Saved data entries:
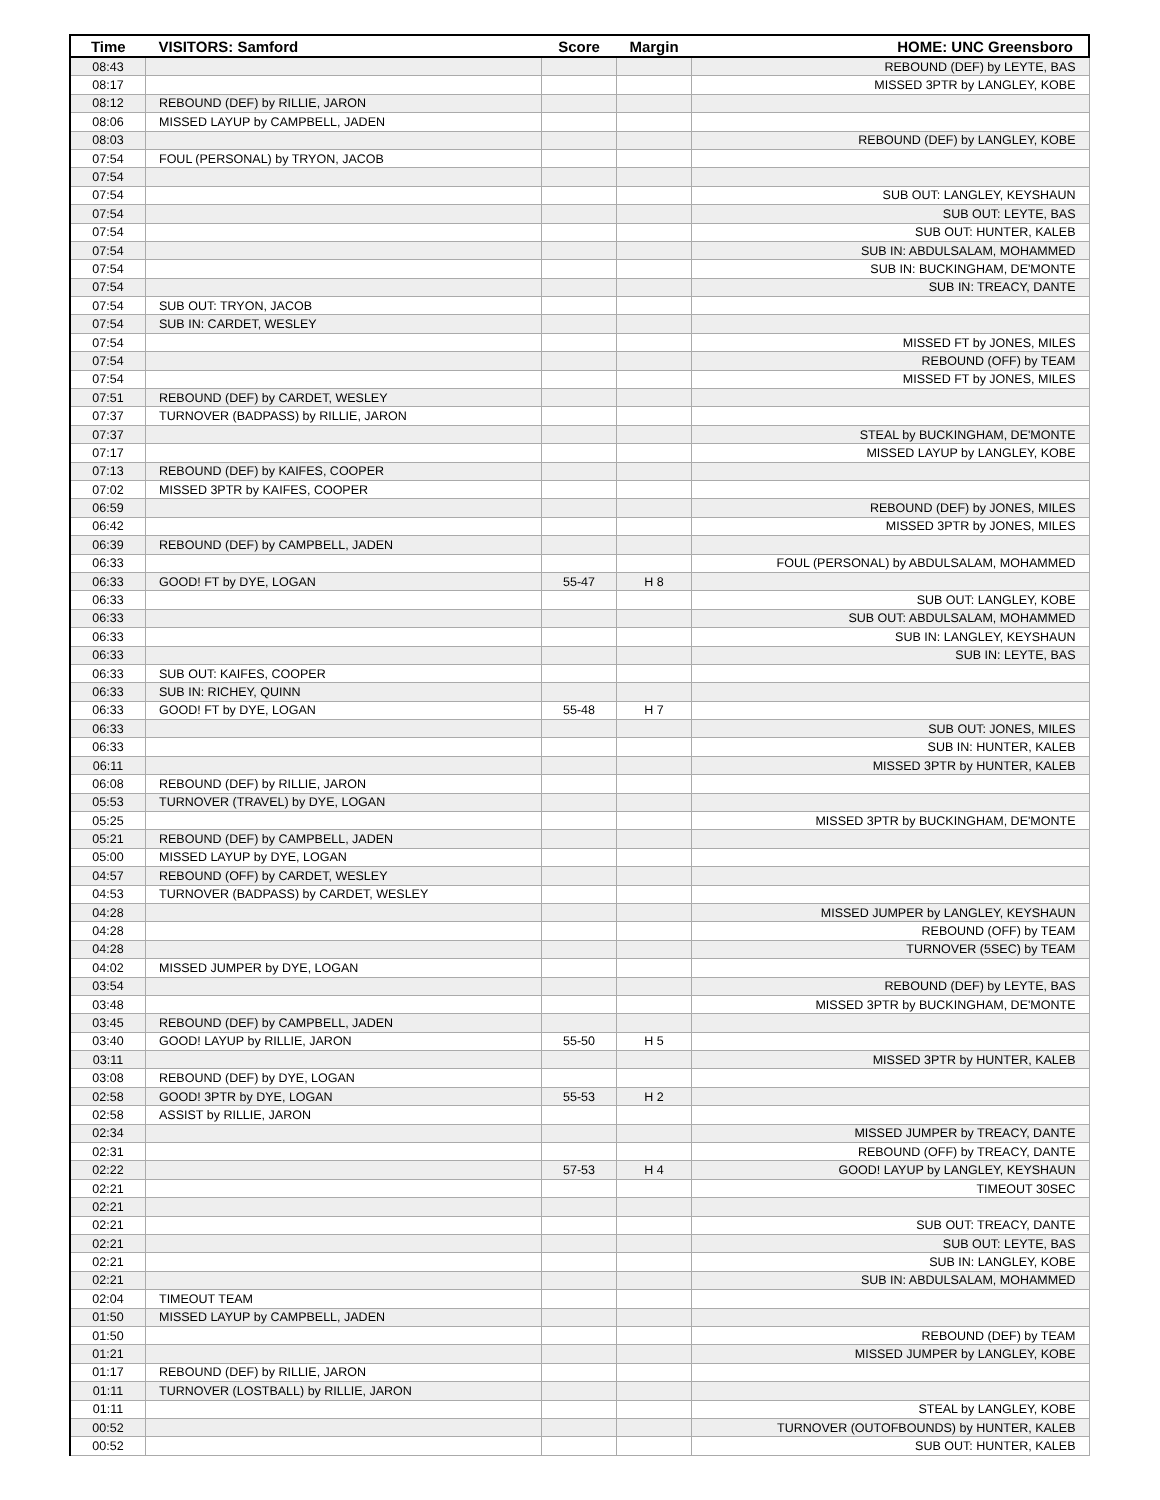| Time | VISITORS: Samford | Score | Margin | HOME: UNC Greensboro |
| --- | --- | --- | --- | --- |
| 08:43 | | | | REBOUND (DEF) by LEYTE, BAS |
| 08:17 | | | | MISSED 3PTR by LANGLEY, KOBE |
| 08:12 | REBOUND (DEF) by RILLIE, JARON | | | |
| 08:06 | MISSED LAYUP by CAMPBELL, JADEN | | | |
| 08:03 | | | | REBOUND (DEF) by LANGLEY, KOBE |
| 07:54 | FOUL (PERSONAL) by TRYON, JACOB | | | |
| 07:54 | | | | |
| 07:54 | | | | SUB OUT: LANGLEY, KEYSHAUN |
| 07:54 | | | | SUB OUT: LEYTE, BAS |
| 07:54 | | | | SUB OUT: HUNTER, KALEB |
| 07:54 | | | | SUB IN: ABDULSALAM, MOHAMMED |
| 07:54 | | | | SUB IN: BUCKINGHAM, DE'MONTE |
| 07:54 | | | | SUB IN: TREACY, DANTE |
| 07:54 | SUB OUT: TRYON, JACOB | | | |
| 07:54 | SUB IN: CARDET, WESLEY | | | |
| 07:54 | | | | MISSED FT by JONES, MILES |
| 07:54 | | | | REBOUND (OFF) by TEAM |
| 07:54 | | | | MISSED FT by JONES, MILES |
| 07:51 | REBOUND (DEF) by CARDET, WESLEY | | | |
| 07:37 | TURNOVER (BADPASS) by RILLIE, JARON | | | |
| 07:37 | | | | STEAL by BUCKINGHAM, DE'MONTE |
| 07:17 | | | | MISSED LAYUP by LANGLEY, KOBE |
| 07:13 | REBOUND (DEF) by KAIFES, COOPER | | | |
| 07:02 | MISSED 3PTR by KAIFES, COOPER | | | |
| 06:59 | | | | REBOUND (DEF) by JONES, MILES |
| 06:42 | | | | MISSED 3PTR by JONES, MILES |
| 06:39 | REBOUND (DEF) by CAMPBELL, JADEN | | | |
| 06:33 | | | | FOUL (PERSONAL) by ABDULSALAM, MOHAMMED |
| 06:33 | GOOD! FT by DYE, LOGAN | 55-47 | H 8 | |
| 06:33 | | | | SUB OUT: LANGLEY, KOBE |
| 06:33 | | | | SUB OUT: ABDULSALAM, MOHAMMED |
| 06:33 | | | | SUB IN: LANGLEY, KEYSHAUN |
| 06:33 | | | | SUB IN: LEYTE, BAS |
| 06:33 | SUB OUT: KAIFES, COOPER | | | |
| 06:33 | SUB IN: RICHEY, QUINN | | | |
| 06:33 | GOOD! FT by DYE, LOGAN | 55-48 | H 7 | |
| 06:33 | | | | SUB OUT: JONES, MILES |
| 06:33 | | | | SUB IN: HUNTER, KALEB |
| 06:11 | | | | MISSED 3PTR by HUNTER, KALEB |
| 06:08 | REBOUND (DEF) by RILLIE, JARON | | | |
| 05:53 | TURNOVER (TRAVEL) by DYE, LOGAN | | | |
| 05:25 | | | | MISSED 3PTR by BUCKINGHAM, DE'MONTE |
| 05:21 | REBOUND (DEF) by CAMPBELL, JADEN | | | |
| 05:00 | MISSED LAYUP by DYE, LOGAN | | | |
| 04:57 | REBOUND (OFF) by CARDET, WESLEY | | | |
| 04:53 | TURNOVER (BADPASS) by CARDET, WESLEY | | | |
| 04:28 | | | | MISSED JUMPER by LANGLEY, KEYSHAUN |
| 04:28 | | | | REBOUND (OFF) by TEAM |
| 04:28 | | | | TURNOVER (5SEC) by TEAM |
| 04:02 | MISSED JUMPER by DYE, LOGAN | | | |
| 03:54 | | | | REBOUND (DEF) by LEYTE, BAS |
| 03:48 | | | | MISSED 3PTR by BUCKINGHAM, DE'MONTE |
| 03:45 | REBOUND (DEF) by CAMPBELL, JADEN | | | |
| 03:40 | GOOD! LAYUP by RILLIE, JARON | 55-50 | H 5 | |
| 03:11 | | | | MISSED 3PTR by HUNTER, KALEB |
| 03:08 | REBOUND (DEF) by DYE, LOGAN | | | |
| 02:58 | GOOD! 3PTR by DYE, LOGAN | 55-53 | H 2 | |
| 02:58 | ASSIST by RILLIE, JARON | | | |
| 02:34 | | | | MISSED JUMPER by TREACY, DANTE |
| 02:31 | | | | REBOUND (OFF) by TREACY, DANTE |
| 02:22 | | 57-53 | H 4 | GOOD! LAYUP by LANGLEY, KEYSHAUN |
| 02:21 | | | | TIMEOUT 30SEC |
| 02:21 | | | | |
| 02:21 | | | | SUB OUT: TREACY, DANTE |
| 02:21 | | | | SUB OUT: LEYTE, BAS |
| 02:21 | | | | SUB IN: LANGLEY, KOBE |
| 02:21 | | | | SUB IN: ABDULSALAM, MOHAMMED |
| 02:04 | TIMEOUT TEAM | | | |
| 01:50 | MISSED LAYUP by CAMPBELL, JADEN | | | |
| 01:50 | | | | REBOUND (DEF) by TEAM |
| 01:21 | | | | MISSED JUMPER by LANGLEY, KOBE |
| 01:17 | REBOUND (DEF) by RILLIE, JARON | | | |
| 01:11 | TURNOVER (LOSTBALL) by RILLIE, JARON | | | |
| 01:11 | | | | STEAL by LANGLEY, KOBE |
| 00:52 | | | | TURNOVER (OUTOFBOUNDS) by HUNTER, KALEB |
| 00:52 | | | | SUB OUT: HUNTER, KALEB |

* * *

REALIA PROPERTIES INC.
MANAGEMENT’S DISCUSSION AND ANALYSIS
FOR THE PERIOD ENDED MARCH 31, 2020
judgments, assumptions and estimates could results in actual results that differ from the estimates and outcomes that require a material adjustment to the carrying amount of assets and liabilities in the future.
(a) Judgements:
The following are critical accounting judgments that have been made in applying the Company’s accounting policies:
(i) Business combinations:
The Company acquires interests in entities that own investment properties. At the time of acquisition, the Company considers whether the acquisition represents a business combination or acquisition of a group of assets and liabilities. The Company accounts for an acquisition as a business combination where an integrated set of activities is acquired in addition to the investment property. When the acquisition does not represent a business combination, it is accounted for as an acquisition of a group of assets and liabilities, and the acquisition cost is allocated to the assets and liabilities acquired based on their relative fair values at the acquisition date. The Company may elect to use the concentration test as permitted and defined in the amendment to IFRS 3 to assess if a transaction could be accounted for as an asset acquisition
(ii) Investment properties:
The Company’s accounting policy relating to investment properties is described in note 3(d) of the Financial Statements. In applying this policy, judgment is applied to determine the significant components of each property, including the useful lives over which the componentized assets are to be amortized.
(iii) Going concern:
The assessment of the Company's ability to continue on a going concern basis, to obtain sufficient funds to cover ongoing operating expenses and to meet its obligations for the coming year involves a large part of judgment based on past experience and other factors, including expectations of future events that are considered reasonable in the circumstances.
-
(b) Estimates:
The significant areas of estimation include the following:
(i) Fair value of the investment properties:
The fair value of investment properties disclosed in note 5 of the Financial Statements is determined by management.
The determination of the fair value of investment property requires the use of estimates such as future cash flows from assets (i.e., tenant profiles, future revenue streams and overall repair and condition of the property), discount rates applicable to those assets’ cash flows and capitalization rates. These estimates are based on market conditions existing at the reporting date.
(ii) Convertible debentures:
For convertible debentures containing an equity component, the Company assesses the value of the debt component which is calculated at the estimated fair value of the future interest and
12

* Task statement *
Which lines above run from the one containing "(OUTOFBOUNDS) by HUNTER, KALEB |" to the one containing "00:52 | | | | SUB"? Give them again exactly, both ends included.

* Solution to this problem *
| 00:52 | | | | TURNOVER (OUTOFBOUNDS) by HUNTER, KALEB |
| 00:52 | | | | SUB OUT: HUNTER, KALEB |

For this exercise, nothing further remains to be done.